Старик глубоко затянулся.
– Ну, двинулись эти, с топорами: морды отупевшие, зенки стеклянные. Только слышно: хрусть-хрусть, хрусть-хрусть по снежку. Господи, думаю, спаси нас, грешных! И тут, значит, пальнули.
– Как пальнули?
– Оглушительно! Бабахнуло так, что все присели. На лицах одна мысль: милиция прибыла! Хвала засранцам – раз в жизни вовремя. Мясники встали разом, как кони, а милиция почему-то молчит. И вдруг началось: трах, бабах – искры падают, уши заложило!

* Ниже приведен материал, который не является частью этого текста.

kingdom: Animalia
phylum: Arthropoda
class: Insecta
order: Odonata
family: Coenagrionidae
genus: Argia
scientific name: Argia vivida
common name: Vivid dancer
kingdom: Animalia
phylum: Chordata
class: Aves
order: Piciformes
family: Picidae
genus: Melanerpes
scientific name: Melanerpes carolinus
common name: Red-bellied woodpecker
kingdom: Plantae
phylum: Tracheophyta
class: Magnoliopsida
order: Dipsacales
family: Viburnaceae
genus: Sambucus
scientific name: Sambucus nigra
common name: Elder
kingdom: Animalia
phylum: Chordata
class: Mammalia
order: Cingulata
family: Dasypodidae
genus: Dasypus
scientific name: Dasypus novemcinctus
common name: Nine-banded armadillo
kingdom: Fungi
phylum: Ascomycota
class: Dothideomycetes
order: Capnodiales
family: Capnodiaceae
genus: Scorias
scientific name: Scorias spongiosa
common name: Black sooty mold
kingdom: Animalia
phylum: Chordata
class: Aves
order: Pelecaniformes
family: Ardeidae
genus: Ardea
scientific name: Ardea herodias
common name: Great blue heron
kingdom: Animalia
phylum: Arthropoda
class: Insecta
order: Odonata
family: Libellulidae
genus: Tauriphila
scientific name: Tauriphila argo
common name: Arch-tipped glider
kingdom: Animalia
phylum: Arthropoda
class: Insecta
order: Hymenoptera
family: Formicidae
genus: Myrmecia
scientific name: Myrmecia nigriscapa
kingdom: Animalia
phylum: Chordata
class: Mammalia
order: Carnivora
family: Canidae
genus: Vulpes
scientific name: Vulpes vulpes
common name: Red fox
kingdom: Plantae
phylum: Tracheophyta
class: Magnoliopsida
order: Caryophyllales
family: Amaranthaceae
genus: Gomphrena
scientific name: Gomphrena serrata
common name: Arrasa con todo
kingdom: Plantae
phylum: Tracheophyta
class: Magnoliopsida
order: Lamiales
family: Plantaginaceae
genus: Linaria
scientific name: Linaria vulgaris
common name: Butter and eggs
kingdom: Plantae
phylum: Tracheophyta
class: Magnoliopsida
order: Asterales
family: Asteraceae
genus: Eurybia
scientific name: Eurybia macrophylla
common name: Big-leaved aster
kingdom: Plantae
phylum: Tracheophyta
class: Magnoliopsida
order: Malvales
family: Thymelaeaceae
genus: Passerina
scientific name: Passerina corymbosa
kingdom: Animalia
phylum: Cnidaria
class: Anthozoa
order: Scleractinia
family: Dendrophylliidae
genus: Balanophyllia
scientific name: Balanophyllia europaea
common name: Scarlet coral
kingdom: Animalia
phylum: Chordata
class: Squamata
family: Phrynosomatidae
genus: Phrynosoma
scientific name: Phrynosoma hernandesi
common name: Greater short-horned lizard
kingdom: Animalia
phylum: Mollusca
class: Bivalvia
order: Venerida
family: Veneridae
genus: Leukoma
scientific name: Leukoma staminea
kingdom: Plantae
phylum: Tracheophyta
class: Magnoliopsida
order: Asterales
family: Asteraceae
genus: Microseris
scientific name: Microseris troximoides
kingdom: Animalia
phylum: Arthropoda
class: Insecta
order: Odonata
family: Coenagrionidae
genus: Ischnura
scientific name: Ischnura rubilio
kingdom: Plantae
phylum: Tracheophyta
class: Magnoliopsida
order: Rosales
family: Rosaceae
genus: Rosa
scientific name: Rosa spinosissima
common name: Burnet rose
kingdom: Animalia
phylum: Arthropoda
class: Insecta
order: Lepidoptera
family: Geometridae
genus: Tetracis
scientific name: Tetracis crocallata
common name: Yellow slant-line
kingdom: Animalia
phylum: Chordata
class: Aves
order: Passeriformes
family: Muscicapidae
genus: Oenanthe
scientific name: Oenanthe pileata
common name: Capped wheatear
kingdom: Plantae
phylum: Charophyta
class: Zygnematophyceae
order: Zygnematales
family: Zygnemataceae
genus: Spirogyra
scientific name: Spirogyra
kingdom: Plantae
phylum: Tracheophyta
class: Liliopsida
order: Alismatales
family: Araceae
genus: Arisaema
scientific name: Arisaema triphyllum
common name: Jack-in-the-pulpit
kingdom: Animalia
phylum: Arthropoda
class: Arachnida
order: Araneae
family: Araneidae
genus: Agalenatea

– Фейерверк… – изумленно протянул Макар.
– Молодец, догадливый! Все взрывается, трещит, а самих огней толком не разглядеть, небо-то светлое. Пока стреляло, все стояли по стойке смирно, а как закончило, никто не шелохнулся. Окаменели. Ждут чего-то, а чего – никто не знает. Но если кто крикнет «режь», начнут резать. Вдруг забирается на прилавок с фейерверками баба в пуховичке, и все видят, что это учительница. А ну, кричит, разошлись по домам, болваны!
Старик удивленно покачал головой.
– И ведь не сказать что орет, со стороны посмотреть – даже не напрягается, а разлетелось по всей площади, аж пес про свои причиндалы забыл. Должно быть, их в институтах этому учат. С таким выражением у нее получились эти «болваны»… Мясники стоят, мнутся, вроде как сами не понимают, что случилось и куда теперь идти. Учительница с прилавка спрыгнула легко, как девчонка, сумку свою с мандаринами подхватила и пошла по проходу. Лицо надменное! Возле Истомина, Пашкиного товарища, задержалась. Я уж думал, сейчас объявит, что у его оболтуса двойка по поведению – для полноты картины, так сказать. Но он и без этого подпрыгнул и, значит, как мальчишка пищит: «Разрешите с сумкой помочь, Кира Николаевна». А она ему в ответ холодно: «Кира Михайловна». И мандарины свои протягивает.